En sus elepés, Sumo reflejó el espíritu lúdico de Prodan, los músicos eran formados por el pelado, iniciados en formas de tocar que no se enseñaban en los conservatorios de música. Sumo era un vistazo a un panorama musical difícil de acceder, cuya singularidad pasó por el filtro de ese italiano díscolo, con capacidad para bucear entre diferentes estilos.
Con ese bagaje de conciertos de bares más que de estadios, la llegada de Luca Prodan a Argentina significó la consolidación de un nuevo arquetipo roquero, un ídolo descontracturado que se movía por las calles y en la medida que pudo, entre el público. En la previa del espectáculo documentado en Fuck You: el último show, Luca cuenta: “A mí me gustaría estar ahí afuera con un montón de gente que conozco, pero me sacan la ropa”. Prodan encontraba al folklore argentino y al tango más genuino que propuestas como la de Soda Stereo.
El documental muestra el tedio y la diversión en los camerinos, y a un público que encontró en los conciertos de Sumo un escape de una democracia poblada de policía de la dictadura militar. Para 1987 Sumo tenía un equilibrio entre una banda ultraprofesional y la falta de solemnidad que marcó un quiebre en el rock argentino.
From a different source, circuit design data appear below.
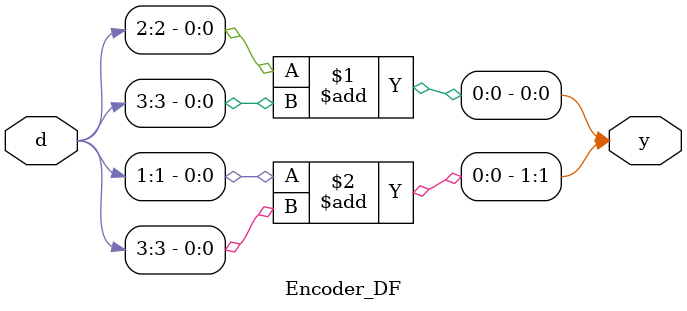
<source format=v>
`timescale 1ns / 1ps


module Encoder_DF(input [3:0]d,output [1:0]y );
assign y[0]=d[2]+d[3];
assign y[1]=d[1]+d[3];
endmodule

</source>
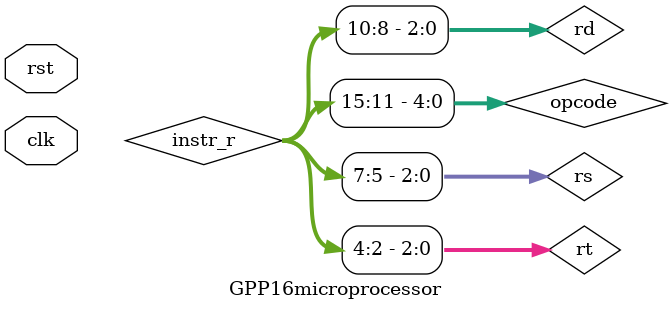
<source format=sv>
module GPP16microprocessor (
    input  logic clk,
    input  logic rst
);

    // ======================
    // PROGRAM COUNTER
    // ======================
    logic [15:0] pc;

    always_ff @(posedge clk or posedge rst) begin
        if (rst)
            pc <= 16'd0;
        else
            pc <= pc + 1;
    end

    // ======================
    // INSTRUCTION MEMORY
    // ======================
    logic [15:0] instr;

    ins_mem imem (
        .addr(pc),
        .instr(instr)
    );

    // ======================
    // INSTRUCTION REGISTER  <<< IMPORTANT
    // ======================
    logic [15:0] instr_r;

    always_ff @(posedge clk or posedge rst) begin
        if (rst)
            instr_r <= 16'd0;
        else
            instr_r <= instr;
    end

    // ======================
    // DECODE (FROM instr_r)
    // ======================
    logic [4:0] opcode;
    logic [2:0] rd, rs, rt;

    assign opcode = instr_r[15:11];
    assign rd     = instr_r[10:8];
    assign rs     = instr_r[7:5];
    assign rt     = instr_r[4:2];

    // ======================
    // REGISTER FILE
    // ======================
    logic [15:0] a, b, wd;
    logic we;

    reg_file rf (
        .RA1(rs),
        .RA2(rt),
        .WA3(rd),
        .WE3(we),
        .clk(clk),
        .rst(rst),
        .WD3(wd),
        .RD1(a),
        .RD2(b)
    );

    // ======================
    // ALU
    // ======================
    logic [15:0] alu_y;
    logic [4:0]  alu_func;

    alu_16 alu (
        .a(a),
        .b(b),
        .func(alu_func),
        .y(alu_y)
    );

    // ======================
    // CONTROL UNIT (OPTION A)
    // ======================
    control_unit cu (
        .opcode(opcode),
        .we3(we),
        .alu_func(alu_func)
    );

    // ======================
    // WRITE-BACK
    // ======================
    assign wd = alu_y;

endmodule


</source>
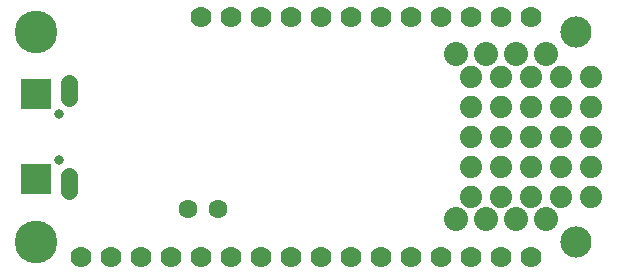
<source format=gbr>
G04 EAGLE Gerber RS-274X export*
G75*
%MOMM*%
%FSLAX34Y34*%
%LPD*%
%INSoldermask Bottom*%
%IPPOS*%
%AMOC8*
5,1,8,0,0,1.08239X$1,22.5*%
G01*
%ADD10C,2.641600*%
%ADD11C,3.617600*%
%ADD12C,0.801600*%
%ADD13R,2.601600X2.601600*%
%ADD14C,1.409600*%
%ADD15C,1.778000*%
%ADD16C,1.601600*%
%ADD17C,2.032000*%
%ADD18C,1.879600*%


D10*
X482600Y203200D03*
X482600Y25400D03*
D11*
X25400Y203200D03*
X25400Y25400D03*
D12*
X44450Y133800D03*
X44450Y94800D03*
D13*
X25450Y78300D03*
X25450Y150300D03*
D14*
X53450Y147300D02*
X53450Y160380D01*
X53450Y81300D02*
X53450Y68220D01*
D15*
X444500Y12700D03*
X419100Y12700D03*
X393700Y12700D03*
X368300Y12700D03*
X342900Y12700D03*
X317500Y12700D03*
X292100Y12700D03*
X266700Y12700D03*
X241300Y12700D03*
X215900Y12700D03*
X190500Y12700D03*
X165100Y12700D03*
X139700Y12700D03*
X114300Y12700D03*
X88900Y12700D03*
X63500Y12700D03*
X165100Y215900D03*
X190500Y215900D03*
X215900Y215900D03*
X241300Y215900D03*
X266700Y215900D03*
X292100Y215900D03*
X317500Y215900D03*
X342900Y215900D03*
X368300Y215900D03*
X393700Y215900D03*
X419100Y215900D03*
X444500Y215900D03*
D16*
X153670Y53340D03*
X179070Y53340D03*
D17*
X381000Y44450D03*
X406400Y44450D03*
X431800Y44450D03*
X457200Y44450D03*
X381000Y184150D03*
X406400Y184150D03*
X431800Y184150D03*
X457200Y184150D03*
D18*
X495300Y165100D03*
X495300Y139700D03*
X495300Y114300D03*
X495300Y88900D03*
X495300Y63500D03*
X469900Y63500D03*
X444500Y63500D03*
X419100Y63500D03*
X393700Y63500D03*
X393700Y165100D03*
X419100Y165100D03*
X444500Y165100D03*
X469900Y165100D03*
X469900Y139700D03*
X469900Y114300D03*
X444500Y114300D03*
X393700Y114300D03*
X419100Y114300D03*
X419100Y88900D03*
X393700Y88900D03*
X444500Y88900D03*
X469900Y88900D03*
X444500Y139700D03*
X419100Y139700D03*
X393700Y139700D03*
M02*

</source>
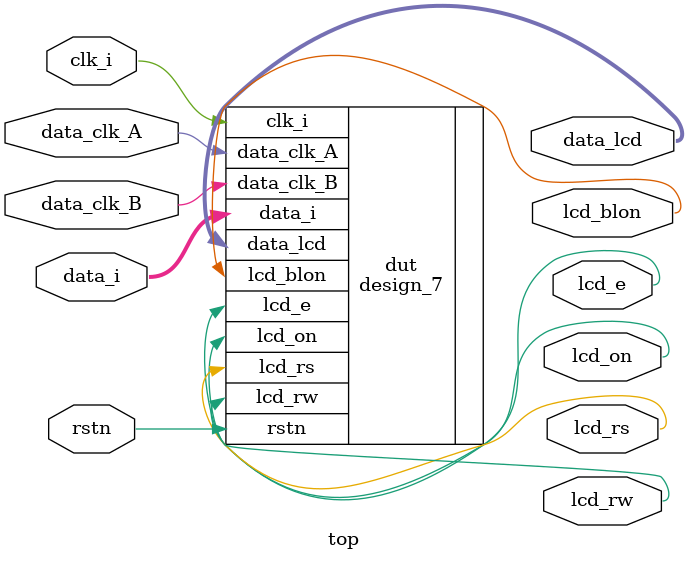
<source format=sv>
module top(
	input  logic [15:0] data_i,
	input  logic clk_i,data_clk_A,data_clk_B,rstn,
	output logic lcd_e, lcd_rs,lcd_on,lcd_blon,lcd_rw,
	output logic [7:0] data_lcd
);
	design_7 dut(
		.clk_i(clk_i),
		.lcd_e(lcd_e),
		.lcd_rs(lcd_rs),
		.lcd_on(lcd_on),
		.lcd_blon(lcd_blon),
		.lcd_rw(lcd_rw),
		.data_i(data_i),
		.data_lcd(data_lcd),
		.data_clk_A(data_clk_A),
		.data_clk_B(data_clk_B),
		.rstn(rstn)
	);
	
endmodule

</source>
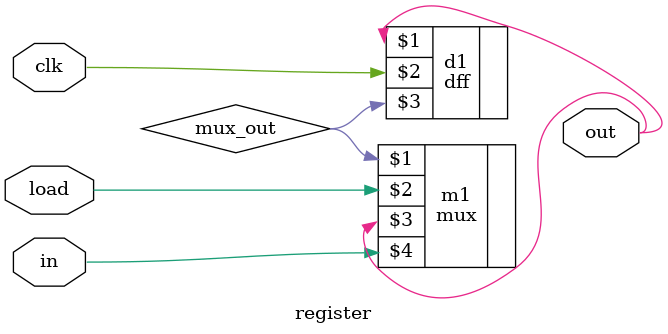
<source format=v>
`timescale 1ns / 1ps

module register(out, clk, load, in);
input in, load, clk;
output out;
wire mux_out;
mux m1(mux_out, load, out, in);
dff d1(out, clk, mux_out);
endmodule
</source>
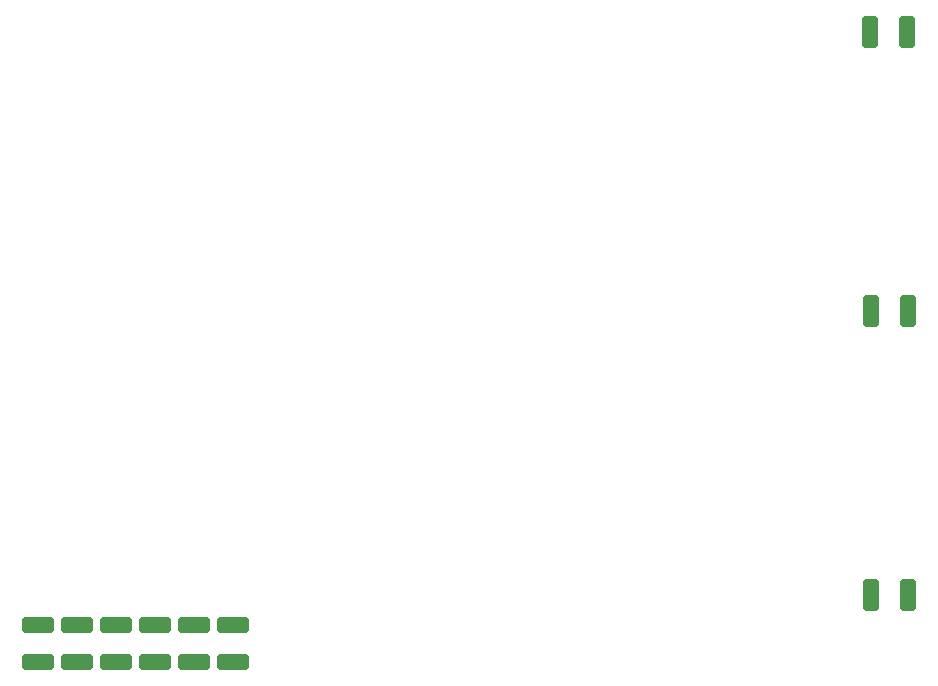
<source format=gbr>
%TF.GenerationSoftware,KiCad,Pcbnew,(7.0.0)*%
%TF.CreationDate,2023-05-27T01:43:55+02:00*%
%TF.ProjectId,workbench,776f726b-6265-46e6-9368-2e6b69636164,rev?*%
%TF.SameCoordinates,Original*%
%TF.FileFunction,Paste,Bot*%
%TF.FilePolarity,Positive*%
%FSLAX46Y46*%
G04 Gerber Fmt 4.6, Leading zero omitted, Abs format (unit mm)*
G04 Created by KiCad (PCBNEW (7.0.0)) date 2023-05-27 01:43:55*
%MOMM*%
%LPD*%
G01*
G04 APERTURE LIST*
G04 Aperture macros list*
%AMRoundRect*
0 Rectangle with rounded corners*
0 $1 Rounding radius*
0 $2 $3 $4 $5 $6 $7 $8 $9 X,Y pos of 4 corners*
0 Add a 4 corners polygon primitive as box body*
4,1,4,$2,$3,$4,$5,$6,$7,$8,$9,$2,$3,0*
0 Add four circle primitives for the rounded corners*
1,1,$1+$1,$2,$3*
1,1,$1+$1,$4,$5*
1,1,$1+$1,$6,$7*
1,1,$1+$1,$8,$9*
0 Add four rect primitives between the rounded corners*
20,1,$1+$1,$2,$3,$4,$5,0*
20,1,$1+$1,$4,$5,$6,$7,0*
20,1,$1+$1,$6,$7,$8,$9,0*
20,1,$1+$1,$8,$9,$2,$3,0*%
G04 Aperture macros list end*
%ADD10RoundRect,0.250000X1.100000X-0.412500X1.100000X0.412500X-1.100000X0.412500X-1.100000X-0.412500X0*%
%ADD11RoundRect,0.250000X-0.412500X-1.100000X0.412500X-1.100000X0.412500X1.100000X-0.412500X1.100000X0*%
G04 APERTURE END LIST*
D10*
%TO.C,C18*%
X110490000Y-135078000D03*
X110490000Y-131953000D03*
%TD*%
%TO.C,C13*%
X113792000Y-135078000D03*
X113792000Y-131953000D03*
%TD*%
%TO.C,C12*%
X117094000Y-131953000D03*
X117094000Y-135078000D03*
%TD*%
%TO.C,C11*%
X120396000Y-135078000D03*
X120396000Y-131953000D03*
%TD*%
%TO.C,C10*%
X103886000Y-135078000D03*
X103886000Y-131953000D03*
%TD*%
%TO.C,C9*%
X107188000Y-135078000D03*
X107188000Y-131953000D03*
%TD*%
D11*
%TO.C,C8*%
X174332500Y-81788000D03*
X177457500Y-81788000D03*
%TD*%
%TO.C,C7*%
X174371000Y-105410000D03*
X177496000Y-105410000D03*
%TD*%
%TO.C,C6*%
X174371000Y-129413000D03*
X177496000Y-129413000D03*
%TD*%
M02*

</source>
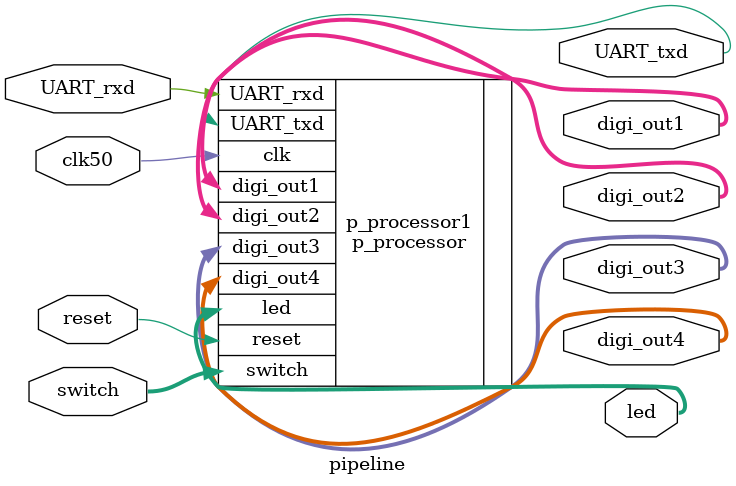
<source format=v>

module pipeline(reset,clk50,switch,UART_rxd,led,digi_out1,digi_out2,digi_out3,digi_out4,UART_txd);
	input	reset,clk50;
	input [7:0]	switch;
	input UART_rxd;
	output UART_txd;
	output [6:0] digi_out1;	//0: CG,CF,CE,CD,CC,CB,CA
	output [6:0] digi_out2;	//1: CG,CF,CE,CD,CC,CB,CA
	output [6:0] digi_out3;	//2: CG,CF,CE,CD,CC,CB,CA
	output [6:0] digi_out4;	//3: CG,CF,CE,CD,CC,CB,CA
	output	[7:0]	led;

p_processor p_processor1(.reset(reset),.clk(clk50),.switch(switch),.UART_rxd(UART_rxd),.led(led),.digi_out1(digi_out1),.digi_out2(digi_out2),.digi_out3(digi_out3),.digi_out4(digi_out4),.UART_txd(UART_txd));

endmodule
</source>
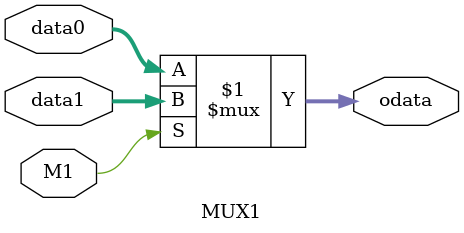
<source format=v>
`timescale 1ns / 1ps


module MUX1(
input [31:0]data0,data1,
input M1,
output [31:0]odata
    );
    assign odata=M1?data1:data0;
endmodule

</source>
Fuck you: el último show, no cuenta la historia del grupo ni el periplo de su cantante, sino que es un registro audiovisual de una época y un lugar en el que aún no abundaban las cámaras vhs.
Luego de su muerte autoprofetizada, la influencia de Prodan tomó un par de años en diseminarse en expresiones opuestas, todos los músicos encontraron en Luca una justificación para existir, pero tomaron diferentes aspectos: los roqueros barriales, equivalentes argentos de los urbanos, se vieron habilitados por el hecho de que el pelado coexistió con su público en los subterráneos. En cambio, los que se atrevieron a estilos diferentes vieron en Prodan el atrevimiento necesario y la señal para hacer la música que querían sin medir las consecuencias.